(Recorded data)
Segment Open
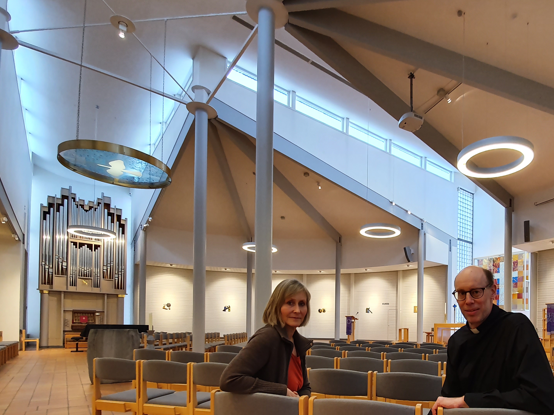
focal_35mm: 21
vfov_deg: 58.6
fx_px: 336
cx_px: 375
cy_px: 331
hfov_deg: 76.2
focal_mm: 1.8
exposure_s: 1/50
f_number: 2.2
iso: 200
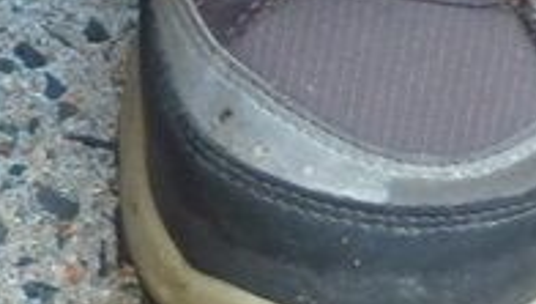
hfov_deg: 7.1
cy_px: -19
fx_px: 4342
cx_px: 131
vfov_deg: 4.0
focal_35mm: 305
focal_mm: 9.1
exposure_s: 1/40
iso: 200
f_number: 3.9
Segment Closed
■ DIRECTIVE: Repeat word for word, leaving out the pictures, each line of the records from the line that holds "focal_mm: 1.8" through the final one.

■ TASK SOLUTION:
focal_mm: 1.8
exposure_s: 1/50
f_number: 2.2
iso: 200
hfov_deg: 7.1
cy_px: -19
fx_px: 4342
cx_px: 131
vfov_deg: 4.0
focal_35mm: 305
focal_mm: 9.1
exposure_s: 1/40
iso: 200
f_number: 3.9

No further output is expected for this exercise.